A Palazzo Barberini (Roma), fino al 6 luglio, è aperta la mostra “Caravaggio 2025”. Una verità, quella del Merisi, che non smette di stupire.

Alla fine occorrerà pur spiegarci perché Michelangelo Merisi ci parla. Di più, perché ci trae alle sue tele con uno scuotimento che travalica il gusto estetico, perché ci fa dire non solo “che bello!”, ma anche “quanta verità!”, quasi che s’azionasse nel suo dipingere una bilancia interiore per soppesare la sostanza della vita.

Sì, sappiamo tutti che fu assassino e ciò aggiunge un’aura di maledettismo che s’abbraccia bene a un certo cliché dell’artista impasto di genio e di sregolatezza, ma questo rischia d’essere un sentire superficiale; vogliamo forse sostenere che la pittura del Beato Angelico non sia anch’essa un distillato di grazia in ragione d’una vita proba?

Ci sono in effetti blasonati critici che ritengono che la fama di Caravaggio sia dovuta più alla movimentata sua biografia che alla sua qualità d’artista, ma stare di fronte a certe sue opere, in particolare a quelle con “gli scuri ingagliarditi”, a quella gran mole di tinta buia – non però come a tanti quadri inscuriti dal tempo passante spietato o abbuiati dalla fuliggine o dalla malora, fuori dunque dalla volontà del pittore – a quel nero pece da lui volutamente sparso a sommergere larghi pezzi di realtà tutt’intorno ai volti, o poco di più, fa pensare.
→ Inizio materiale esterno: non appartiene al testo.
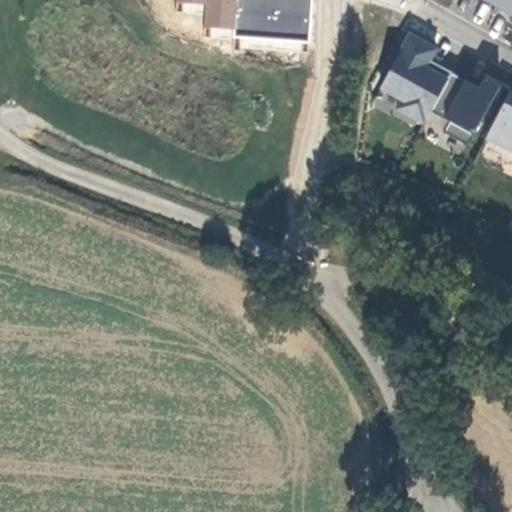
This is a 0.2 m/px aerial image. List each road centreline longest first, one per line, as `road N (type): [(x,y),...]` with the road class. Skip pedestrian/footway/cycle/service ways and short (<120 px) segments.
road 1 (unclassified): [(316,269),(69,173),(0,133)]
road 2 (unclassified): [(415,499),(398,411),(378,368),(323,296),(316,269)]
road 3 (unclassified): [(511,348),(394,290),(316,269)]
road 4 (residential): [(511,57),(392,0)]
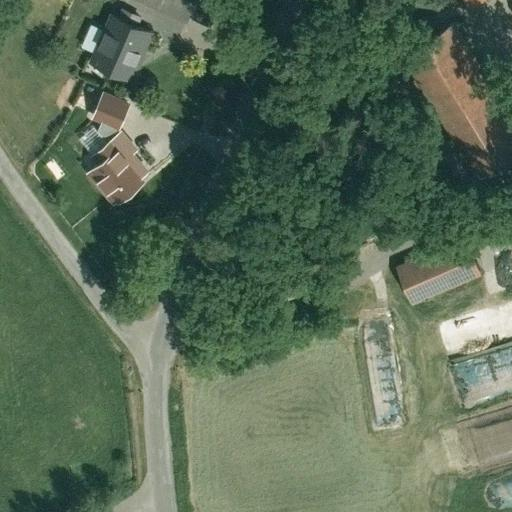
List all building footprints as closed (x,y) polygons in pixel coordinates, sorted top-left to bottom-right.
[(202,0),(145,0),(193,21),(202,0)] [(160,28),(112,9),(91,60),(139,79),(160,28)] [(511,92),(461,14),(399,54),(476,172),(511,148),(511,92)] [(102,159),(92,168),(116,197),(120,194),(121,196),(144,177),(141,173),(147,169),(132,150),(135,147),(117,125),(118,123),(103,117),(99,127),(109,140),(96,151),(102,159)] [(464,227),(396,259),(415,300),(483,268),(464,227)] [(276,299),(312,287),(307,273),(271,285),(276,299)]
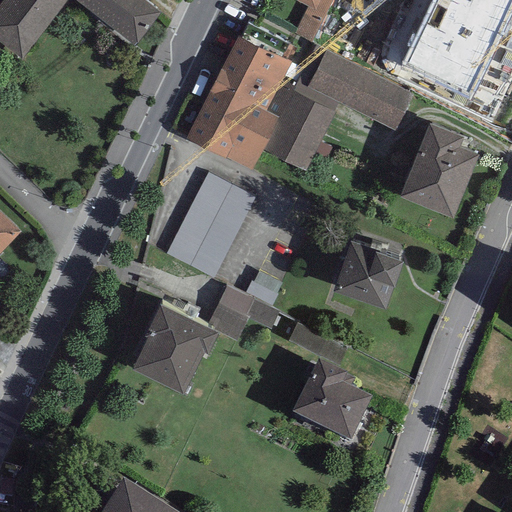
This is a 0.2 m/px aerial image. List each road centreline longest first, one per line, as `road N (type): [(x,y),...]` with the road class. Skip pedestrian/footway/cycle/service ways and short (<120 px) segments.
road 1 (residential): [(511,186),(390,511)]
road 2 (residential): [(83,253),(206,0)]
road 3 (residential): [(0,433),(83,253)]
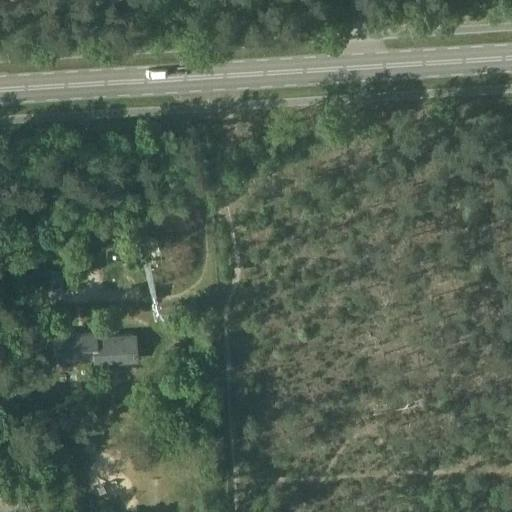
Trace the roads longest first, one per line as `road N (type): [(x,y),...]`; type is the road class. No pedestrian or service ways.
road 1 (primary): [(0,90),(511,59)]
road 2 (track): [(195,287),(193,78)]
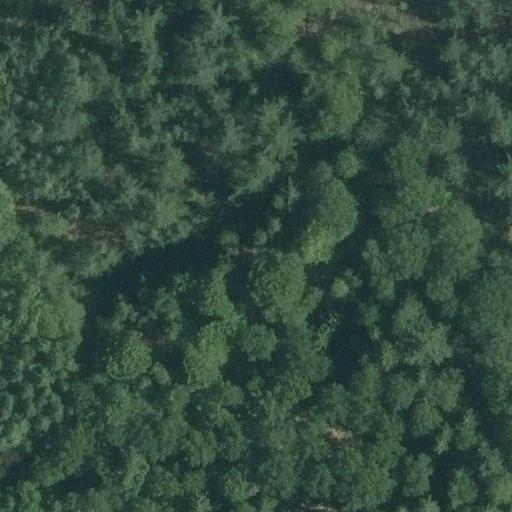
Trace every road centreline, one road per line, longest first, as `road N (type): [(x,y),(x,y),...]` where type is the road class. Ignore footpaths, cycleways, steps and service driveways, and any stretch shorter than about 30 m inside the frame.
road 1 (track): [(393,245),(247,0)]
road 2 (track): [(511,431),(393,245)]
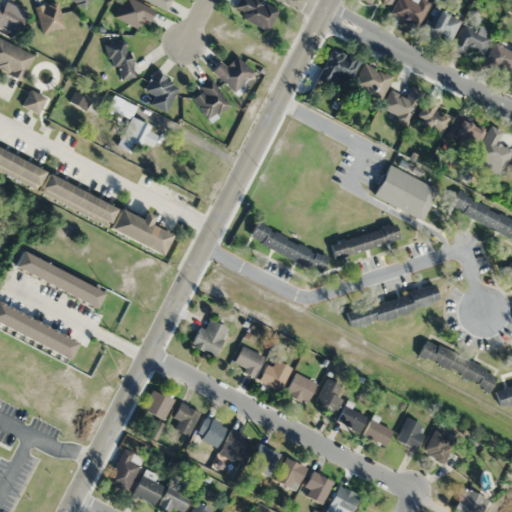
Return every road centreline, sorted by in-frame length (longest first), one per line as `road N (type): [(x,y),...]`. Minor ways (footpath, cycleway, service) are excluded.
road 1 (tertiary): [(68,511),(332,0)]
road 2 (residential): [(151,357),(413,491),(402,511)]
road 3 (residential): [(328,8),(511,104)]
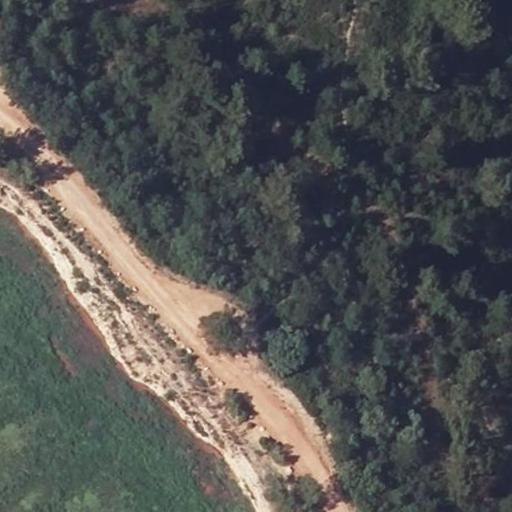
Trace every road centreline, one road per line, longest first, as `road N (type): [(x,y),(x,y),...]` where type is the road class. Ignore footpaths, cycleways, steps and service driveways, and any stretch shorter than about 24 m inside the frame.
road 1 (track): [(312,511),(258,433),(0,135)]
road 2 (track): [(342,183),(392,250),(443,436),(488,511)]
road 3 (track): [(137,0),(187,22),(280,127),(347,187)]
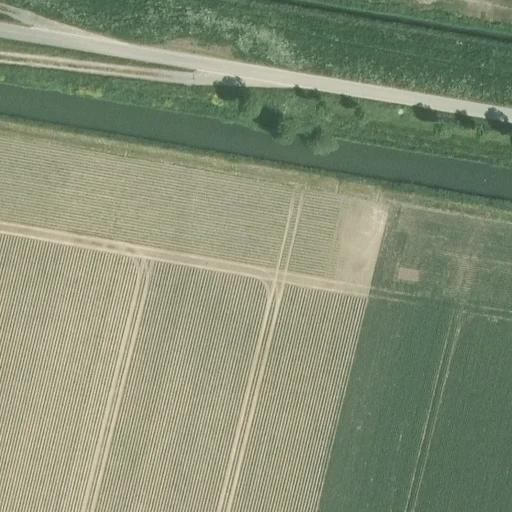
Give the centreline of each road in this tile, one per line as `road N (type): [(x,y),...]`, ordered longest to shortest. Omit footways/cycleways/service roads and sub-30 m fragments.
road 1 (unclassified): [(0,30),(511,115)]
road 2 (track): [(268,75),(191,79),(0,60)]
road 3 (track): [(511,154),(334,125)]
road 4 (track): [(137,54),(0,10)]
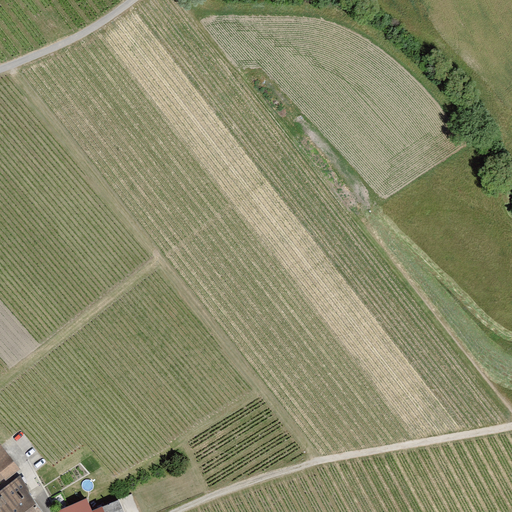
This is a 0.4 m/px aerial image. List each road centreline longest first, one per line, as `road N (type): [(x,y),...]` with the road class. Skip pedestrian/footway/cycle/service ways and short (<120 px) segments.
road 1 (track): [(175,511),(320,460),(511,426)]
road 2 (unclassified): [(133,0),(105,23),(0,72)]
Fa pensare a come lui pensava (cioè pesava) il suo tempo, in cui san Filippo laudeggiava con “Vanità di vanità, tutto è vanità” e a noi contemporanei con un piede in quel Novecento così gravido di funeste cose, richiama alla mente certe parole di Martin Heidegger, accreditata autocoscienza del nostro tempo: “La notte del mondo distende le sue tenebre … Si è spento lo splendore di Dio nella storia universale. Il tempo della notte del mondo è il tempo della povertà perché diviene sempre più povero. È già diventato tanto povero da non poter riconoscere la mancanza di Dio come mancanza”.
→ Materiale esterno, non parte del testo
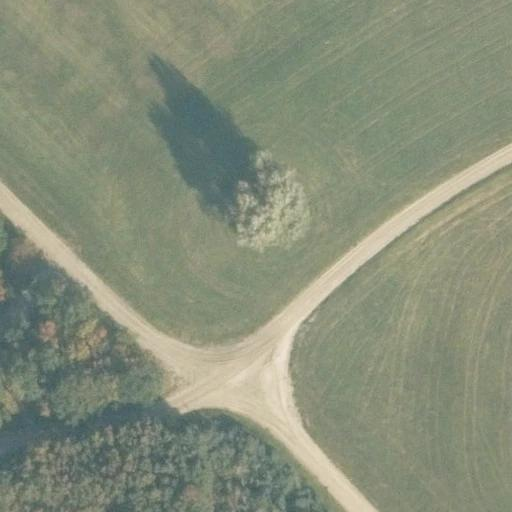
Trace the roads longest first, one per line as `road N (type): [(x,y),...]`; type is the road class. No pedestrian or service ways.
road 1 (track): [(0,195),(186,377),(226,390),(316,301),(511,143)]
road 2 (track): [(0,445),(226,390),(354,511)]
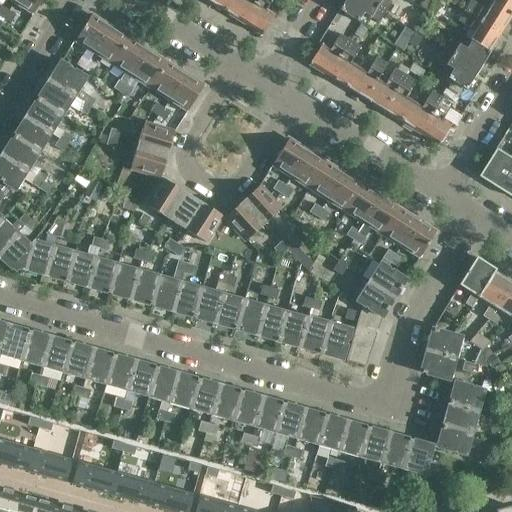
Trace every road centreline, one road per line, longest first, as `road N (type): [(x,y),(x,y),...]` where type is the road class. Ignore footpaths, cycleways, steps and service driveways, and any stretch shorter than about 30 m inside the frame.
road 1 (residential): [(477,215),(406,321),(379,398),(0,298)]
road 2 (residential): [(291,100),(240,179),(205,183),(185,159),(188,142),(235,65)]
road 3 (residential): [(440,192),(291,100)]
road 4 (residential): [(0,110),(73,0)]
road 5 (residential): [(440,192),(511,81)]
road 6 (residential): [(235,65),(131,0)]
Eccolo allora il fascino magnetico del Merisi per noi uomini d’oggi: Caravaggio rasenta il nichilismo e non vi si crogiola, lo trafigge a fil di luce! Nel Seicento noir che lui ci racconta in figure e colori la luce fiotta ancora, seppur non più diffusa o gloriosa come nei due secoli addietro, il suo mondo raffigurato è avvolto in gran parte dall’oscurità ma un sottile chiarore la fende illuminando l’uomo, la sua miseria, il suo bisogno, la sua incredulità, il suo cuore, il suo volto.
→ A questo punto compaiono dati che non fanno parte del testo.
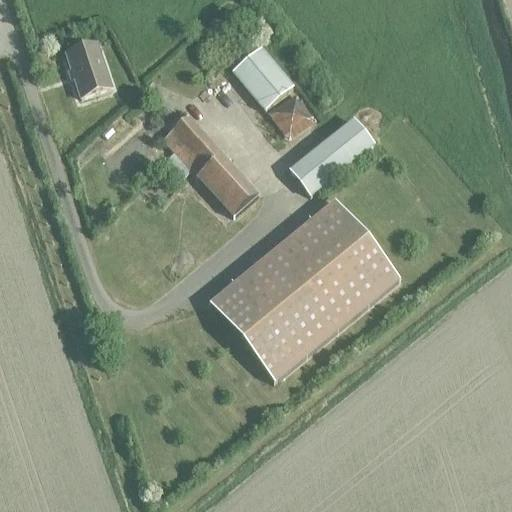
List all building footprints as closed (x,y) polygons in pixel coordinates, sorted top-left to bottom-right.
[(65,58),(80,103),(110,93),(95,48),(65,58)] [(232,77),(264,116),(292,93),(260,54),(232,77)] [(232,222),(257,201),(181,117),(165,132),(171,139),(163,145),(173,157),(161,168),(178,187),(190,176),(232,222)] [(289,176),(309,201),(372,151),(352,126),(289,176)] [(210,311),(274,389),(400,287),(336,208),(210,311)]
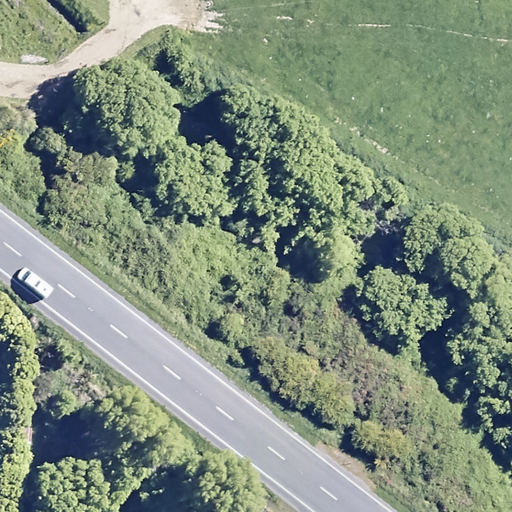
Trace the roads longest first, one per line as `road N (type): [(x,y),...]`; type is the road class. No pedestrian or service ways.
road 1 (trunk): [(0,240),(348,511)]
road 2 (track): [(0,84),(54,77),(139,0)]
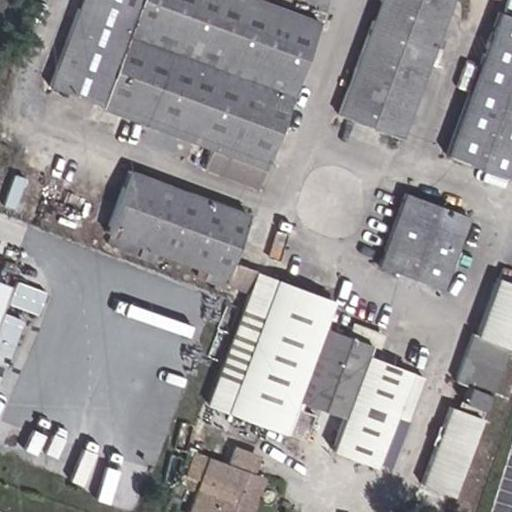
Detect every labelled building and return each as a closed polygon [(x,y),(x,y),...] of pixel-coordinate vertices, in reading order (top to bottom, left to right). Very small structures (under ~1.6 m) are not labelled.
[(98,0),(62,98),(227,158),(223,170),(245,178),(249,165),(270,173),(278,175),(331,30),(246,0),(98,0)] [(459,44),(451,41),(465,0),(396,0),(352,122),(413,142),(440,72),(448,75),(459,44)] [(511,20),(463,160),(511,177),(511,20)] [(245,178),(266,185),(270,173),(249,165),(245,178)] [(211,291),(229,297),(232,287),(240,290),(261,225),(141,182),(117,246),(122,247),(119,255),(167,272),(169,265),(214,281),(211,291)] [(395,272),(458,294),(484,222),(422,200),(395,272)] [(243,293),(258,298),(265,279),(250,273),(243,293)] [(222,408),(245,415),(290,287),(265,279),(222,408)] [(511,280),(492,339),(511,345),(511,280)] [(424,430),(439,387),(376,364),(379,353),(338,337),(347,309),(290,287),(245,415),(302,437),(314,404),(356,419),(344,452),(394,470),(408,426),(424,430)] [(0,347),(17,302),(0,296),(0,347)] [(197,331),(211,336),(220,311),(206,306),(197,331)] [(211,336),(221,340),(230,314),(220,311),(211,336)] [(485,389),(509,397),(511,388),(511,366),(489,359),(479,387),(485,389)] [(477,410),(502,419),(509,397),(485,389),(477,410)] [(308,438),(328,445),(338,418),(318,412),(308,438)] [(439,485),(474,498),(499,426),(465,412),(439,485)] [(239,473),(258,480),(266,461),(247,454),(239,473)] [(201,482),(218,489),(226,468),(208,462),(201,482)] [(209,511),(246,511),(258,480),(239,473),(226,468),(218,489),(209,511)] [(246,511),(273,511),(282,488),(258,480),(246,511)]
E nella straordinaria mostra a Palazzo Barberini a Roma (una rara concentrazione internazionale caravaggesca curata da Maria Cristina Terzaghi, Francesca Cappelletti e Thomas Clement Salomon) il volto di Caravaggio c’è, ben presente. Tralasciando – ma solo fino a un certo punto – l’autoritratto giovanile del Bacchino malato della Borghese, che mette un po’ in disagio con la sua versione null’affatto florida del mito originario; sorvolando – anche qui, solo parzialmente – sull’interrogativa sperdutezza dello sguardo di Michelangelo suonatore di cornetto nel Concerto del Met, abbiamo altri tre sontuosi quadri dotati di autoraffigurazione: il potente e dolente David con la testa di Golia (Galleria Borghese), scevro d’ogni trionfalismo e denso di pietà (un dono al papa Paolo V per impetrare la grazia per l’omicidio commesso);

la Cattura di Cristo (National Gallery Dublino), dove in alto a destra il giovane curioso dalle fattezze merisiane cerca di diradare le tenebre notturne in cui si svolge il concitato (san Giovanni fugge via gridando) misfatto del tradimento tenendo come Diogene una lanterna in mano; infine, nell’ultima opera del Merisi, il magnifico e spettrale Martirio di Sant’Orsola (Gallerie d’Italia, Napoli), acconciamente restaurato da Fabiola Jatta e Laura Cibrario, in cui sempre in alto a destra Caravaggio si autoritrae come in affannoso debito di luce.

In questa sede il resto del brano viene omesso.